While playing Halo: Combat Evolved Anniversary earlier this week -- in its single-player, multiplayer and multi-dimensional varieties -- I was struck by how quickly that language came sailing back to me. I probably didn't realize it until that moment, but in the ten years that have passed since the original launch of Halo, I've really come to miss Halo. The most jarring part of this realization was that most of that longing stemmed from the game's single-player offerings. With four other Halo titles (and four other Halo campaigns) saturating my collection, I couldn't see the deep reservoirs of nostalgia I harbored for the setting. After placing boots down in 343 Guilty Spark after years of sabbatical, the game's absence jumped to the forefront of my mind.

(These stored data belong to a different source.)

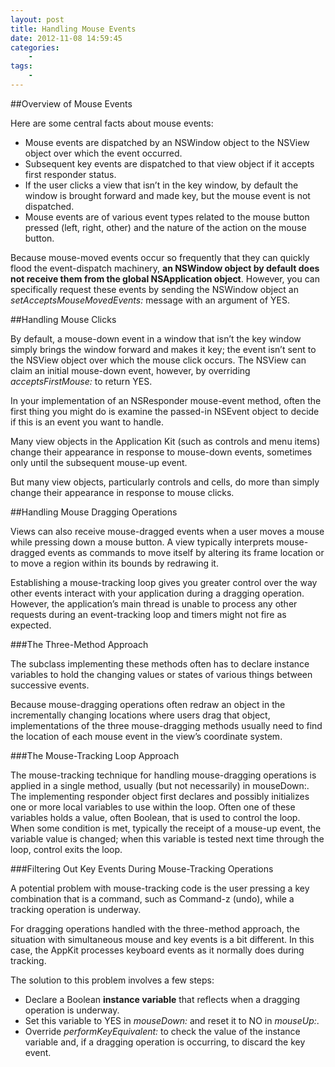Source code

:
 ```yaml
--- 
layout: post
title: Handling Mouse Events
date: 2012-11-08 14:59:45
categories:
    - 
tags:
    -
---
```



##Overview of Mouse Events

Here are some central facts about mouse events:

* Mouse events are dispatched by an NSWindow object to the NSView object over which the event occurred.
* Subsequent key events are dispatched to that view object if it accepts first responder status.
* If the user clicks a view that isn’t in the key window, by default the window is brought forward and made key, but the mouse event is not dispatched.
* Mouse events are of various event types related to the mouse button pressed (left, right, other) and the nature of the action on the mouse button.

Because mouse-moved events occur so frequently that they can quickly flood the event-dispatch machinery, **an NSWindow object by default does not receive them from the global NSApplication object**. However, you can specifically request these events by sending the NSWindow object an *setAcceptsMouseMovedEvents:* message with an argument of YES.


##Handling Mouse Clicks

By default, a mouse-down event in a window that isn’t the key window simply brings the window forward and makes it key; the event isn’t sent to the NSView object over which the mouse click occurs. The NSView can claim an initial mouse-down event, however, by overriding *acceptsFirstMouse:* to return YES. 

In your implementation of an NSResponder mouse-event method, often the first thing you might do is examine the passed-in NSEvent object to decide if this is an event you want to handle.

Many view objects in the Application Kit (such as controls and menu items) change their appearance in response to mouse-down events, sometimes only until the subsequent mouse-up event.

But many view objects, particularly controls and cells, do more than simply change their appearance in response to mouse clicks. 


##Handling Mouse Dragging Operations

Views can also receive mouse-dragged events when a user moves a mouse while pressing down a mouse button. A view typically interprets mouse-dragged events as commands to move itself by altering its frame location or to move a region within its bounds by redrawing it. 

Establishing a mouse-tracking loop gives you greater control over the way other events interact with your application during a dragging operation. However, the application’s main thread is unable to process any other requests during an event-tracking loop and timers might not fire as expected.


###The Three-Method Approach

The subclass implementing these methods often has to declare instance variables to hold the changing values or states of various things between successive events. 

Because mouse-dragging operations often redraw an object in the incrementally changing locations where users drag that object, implementations of the three mouse-dragging methods usually need to find the location of each mouse event in the view’s coordinate system.


###The Mouse-Tracking Loop Approach

The mouse-tracking technique for handling mouse-dragging operations is applied in a single method, usually (but not necessarily) in mouseDown:. The implementing responder object first declares and possibly initializes one or more local variables to use within the loop. Often one of these variables holds a value, often Boolean, that is used to control the loop. When some condition is met, typically the receipt of a mouse-up event, the variable value is changed; when this variable is tested next time through the loop, control exits the loop.


###Filtering Out Key Events During Mouse-Tracking Operations

A potential problem with mouse-tracking code is the user pressing a key combination that is a command, such as Command-z (undo), while a tracking operation is underway.

For dragging operations handled with the three-method approach, the situation with simultaneous mouse and key events is a bit different. In this case, the AppKit processes keyboard events as it normally does during tracking.

The solution to this problem involves a few steps:

* Declare a Boolean **instance variable** that reflects when a dragging operation is underway.
* Set this variable to YES in *mouseDown:* and reset it to NO in *mouseUp:*.
* Override *performKeyEquivalent:* to check the value of the instance variable and, if a dragging operation is occurring, to discard the key event.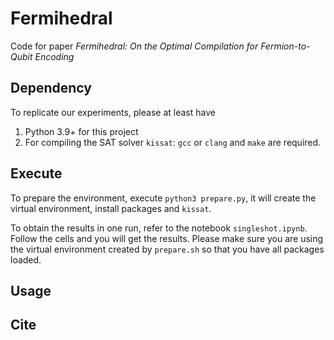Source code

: # Fermihedral

Code for paper _Fermihedral: On the Optimal Compilation for Fermion-to-Qubit Encoding_

## Dependency

To replicate our experiments, please at least have

1. Python 3.9+ for this project
2. For compiling the SAT solver `kissat`: `gcc` or `clang` and `make` are required.

## Execute

To prepare the environment, execute `python3 prepare.py`, it will create the virtual environment, install packages and `kissat`.

To obtain the results in one run, refer to the notebook `singleshot.ipynb`. Follow the cells and you will get the results. Please make sure you are using the virtual environment created by `prepare.sh` so that you have all packages loaded.

## Usage

## Cite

It just looks so good, you guys. Sure, it's simply a remake of a game that's quickly approaching its tenth birthday, but the love and care that's gone into updating each visual element of the world -- which is, keep in mind, perplexingly stacked upon the bones of the old, 2001 Halo -- is quite tender indeed. The 343 rep who guided me through my demo mentioned that the ability to switch between the two renderings with a touch of the Back button isn't just a neat feature, but a history lesson for how games have evolved over the past 10 years. He was right.
But, of course, there are sacrifices that must be made for that kind of fidelity. The Old World moves with unreproducible smoothness, the kind you'd expect from a 10-year-old game running on a six-year-old gaming console. The New World, however, with its quadrillions of new textures and fancy lighting effects, is somewhat choppier; a rational (but unfortunate) cost of doing business in the modern gaming industry.
3D or not, I'm excited to hop back into Halo: Combat Evolved's campaign, especially since the new visuals promise to include navigational improvements to help make a certain reviled level more easily traversable. Perhaps more surprising than that, however, is how inviting the multiplayer component was to my decidedly non-twitchy sensibilities.
And the reason for that rediscovered bond with the multiplayer component is almost too dumb to mention: It's because I know the maps, and because the pistol is stronger. These two changes, while almost insultingly basic, change the face of the game entirely. The few matches I played under these conditions felt intrinsically different from the current Reach formula: It was a recalling of the Wild Western days of Pistol vs. Pistol on the banks of Beaver Creek.
Of course, being built on the Reach engine, the multiplayer component includes conceits such as armor abilities. To help incorporate the applications of these new tools, 343 will include slightly updated, retooled versions of each map. For instance, that one ledge in Damnation might be moved upward a bit, to make it singularly jetpackable terrain. There will also be classic, untouched versions of each map in case you're absolutely terrified by change.
For my part, I wouldn't say change is something to be feared. The double engine rendering process which props up the husk of Halo: Combat Evolved Anniversary is something new entirely, breathing life into something ancient and honored. It was good to be back on the rim of that first ring-shaped world. Most of all, it was good to be good at Halo again.